### [Passage]

===Mexican–American War===
By the time of the Mexican–American War, he was part of Walter P. Lane's San Antonio company of Texas Rangers. Contemporary sources charged him with killing a Mexican civilian in Magdalena, New Mexico, while serving as a perimeter sentry in 1847. Glanton defended himself, saying the civilian had ignored his commands to halt. This event brought Walter P. Lane—then a major in the army—into conflict with his general Zachary Taylor. Glanton evaded the military police sent to arrest him but then enlisted in John Coffee Hays's second regiment of the First Texas Mounted Rifles, also informally known as the Texan Rangers. He saw action as part of Gen. Winfield Scott 's Mexico City campaign, during which Private Glanton was noted by Gen. Joseph Lane to have "attracted general notice for his extraordinary activity and daring throughout the actions both of the 23rd & 24th" Nov. 1847 at Galaxara Pass in Puebla.

=== Glanton organization ===
After the summer of 1849, Glanton and his employees were hired by Mexican authorities to eliminate Apaches in northern Mexico and what is now part of the Southwestern United States. For increased income, their organization scalped Native war tribes who had been attacking settlers in America and Mexico to claim the bounty for scalps. The soldier and memoirist Samuel Chamberlain claimed he worked as a member of the organization. According to Chamberlain, Glanton's second-in-command was a Texian known as Judge Holden. Reneging on their contracts, the state of Chihuahua put a bounty on the heads of the organization, declaring them outlaws in December 1849. Chihuahuan authorities drove them out to Sonora. Eventually they wore out their Sonoran welcome and moved north into the Arizona territory.

===Death===
In Arizona, the Glanton organization became partners in a ferry at the Yuma Crossing of the Colorado River, a popular crossing for settlers and prospectors traveling to and from California during the California Gold Rush. According to claims from competing ferry operators, the Glantons sometimes killed Mexican and American passengers returning from the gold-fields to take their money and goods. Other accounts claim they destroyed a boat and killed some Quechans operating a rival ferry near Pilot Knob. At dawn on April 23, 1850, a band of Quechans led by Caballo en Pelo killed him with an axe and scalped Glanton and most of his organization to establish the tribe's ferry monopoly. Hearing of the massacre, California officials recruited a militia in the ill-fated Gila Expedition against the Quechan tribe.

==In popular culture==

- Jeremiah Clemens includes Glanton as a character in his novel Bernard Lile (1856), one of the earliest fictional works concerning the Texas Revolution.
- Samuel Chamberlain, who claimed to have been a member of the gang, wrote an account of their activities in his memoir, My Confession.
- Glanton, under the name Gallantin, is a character in George MacDonald Fraser's Flashman and the Redskins (1982), an installment in the long-running The Flashman Papers series of comic novels.
- A fictionalized version of Glanton and his gang is featured prominently in Cormac McCarthy's novel Blood Meridian (1985), many of the events of which are based on Chamberlain's account.
- Glanton, along with another historical scalp hunter, James Kirker, appears briefly in the opening scenes of Larry McMurtry's novel Dead Man's Walk (1995). The book is the first volume of McMurtry's Lonesome Dove tetralogy.
- The seven-page story "A Scalp for a Scalp", drawn by Russ Heath and written by John Whalen, also based on Chamberlain's memoir, is included in The Big Book of the Weird Wild West published by Paradox Press in 1998.
- Hugues Micol's graphic novel Scalp: La Chevauchée funèbre de John Glanton et de ses compagnons de carnage, based on Chamberlain's book, was published in 2017 by the French publisher Futuropolis.
- A 2005 episode of the History Channel series Wild West Tech featured an account of the Glanton Gang, focusing on Glanton's misdeeds as a scalp hunter. These scenes were filmed at Old Tucson Studios near Tucson, Arizona.
- In Kevin Costner's film Horizon: An American Saga – Chapter 1 (2024) there is a subplot that is based upon the Glanton gang.

### [Work instruction 1]
According to the Glanton passage, on what date was Glanton killed?
### [Work instruction 2]
Using the Glanton passage, decide whether each statement agrees with it: (a) The state of Chihuahua declared the organization outlaws in December 1849. (b) During the Mexican–American War, Glanton belonged to Walter P. Lane's El Paso company of Texas Rangers. (c) Cormac McCarthy's novel Blood Meridian was published in 1995. Answer yes or no for each, quoting the words that decide it.
The records are not needed here.

### [Given data]
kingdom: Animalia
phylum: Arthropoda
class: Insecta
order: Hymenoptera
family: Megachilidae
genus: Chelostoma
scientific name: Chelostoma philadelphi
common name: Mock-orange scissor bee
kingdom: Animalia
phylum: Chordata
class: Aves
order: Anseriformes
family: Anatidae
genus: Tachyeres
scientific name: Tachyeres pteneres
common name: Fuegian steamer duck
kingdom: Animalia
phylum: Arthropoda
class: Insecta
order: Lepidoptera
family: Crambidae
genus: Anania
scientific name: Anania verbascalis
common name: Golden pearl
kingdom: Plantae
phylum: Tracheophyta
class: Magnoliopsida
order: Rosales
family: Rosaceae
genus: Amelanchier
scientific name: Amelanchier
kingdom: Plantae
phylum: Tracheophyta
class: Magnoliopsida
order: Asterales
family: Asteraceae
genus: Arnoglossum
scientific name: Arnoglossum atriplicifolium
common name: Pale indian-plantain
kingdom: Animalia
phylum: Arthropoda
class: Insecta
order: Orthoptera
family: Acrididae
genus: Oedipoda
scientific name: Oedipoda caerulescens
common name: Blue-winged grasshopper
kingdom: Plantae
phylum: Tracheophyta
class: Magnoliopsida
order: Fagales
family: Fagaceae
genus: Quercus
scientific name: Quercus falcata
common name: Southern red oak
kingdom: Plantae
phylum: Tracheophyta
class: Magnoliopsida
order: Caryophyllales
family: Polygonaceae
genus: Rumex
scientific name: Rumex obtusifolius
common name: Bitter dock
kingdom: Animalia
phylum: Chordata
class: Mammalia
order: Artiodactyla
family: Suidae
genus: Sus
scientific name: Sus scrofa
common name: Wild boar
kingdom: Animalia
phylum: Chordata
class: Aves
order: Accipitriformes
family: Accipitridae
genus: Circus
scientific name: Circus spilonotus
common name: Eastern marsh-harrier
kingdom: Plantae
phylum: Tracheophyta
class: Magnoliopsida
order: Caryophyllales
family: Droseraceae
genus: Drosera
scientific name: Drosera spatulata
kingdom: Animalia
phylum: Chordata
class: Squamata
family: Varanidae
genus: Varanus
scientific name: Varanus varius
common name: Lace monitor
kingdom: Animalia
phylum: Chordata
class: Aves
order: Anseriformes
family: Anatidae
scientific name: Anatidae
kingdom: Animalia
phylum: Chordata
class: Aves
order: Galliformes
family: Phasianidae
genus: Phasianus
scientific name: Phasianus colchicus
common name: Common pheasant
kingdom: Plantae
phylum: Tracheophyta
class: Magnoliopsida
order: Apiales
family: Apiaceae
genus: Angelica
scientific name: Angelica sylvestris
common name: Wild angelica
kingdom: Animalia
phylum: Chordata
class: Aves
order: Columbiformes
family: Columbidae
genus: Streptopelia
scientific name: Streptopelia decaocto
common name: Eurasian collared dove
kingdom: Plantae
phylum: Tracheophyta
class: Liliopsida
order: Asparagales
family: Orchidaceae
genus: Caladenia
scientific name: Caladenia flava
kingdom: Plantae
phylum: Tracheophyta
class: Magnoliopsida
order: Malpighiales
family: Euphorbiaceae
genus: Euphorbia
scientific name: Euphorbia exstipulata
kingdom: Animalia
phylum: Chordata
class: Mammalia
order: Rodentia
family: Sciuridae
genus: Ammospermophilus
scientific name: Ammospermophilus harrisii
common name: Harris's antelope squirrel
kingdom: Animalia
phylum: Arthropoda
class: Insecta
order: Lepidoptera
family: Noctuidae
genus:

### [Your solution 1]
At dawn on April 23, 1850.

### [Your solution 2]
(a) Yes: "declaring them outlaws in December 1849"
(b) No: "Walter P. Lane's San Antonio company of Texas Rangers"
(c) No: "Cormac McCarthy's novel Blood Meridian (1985)"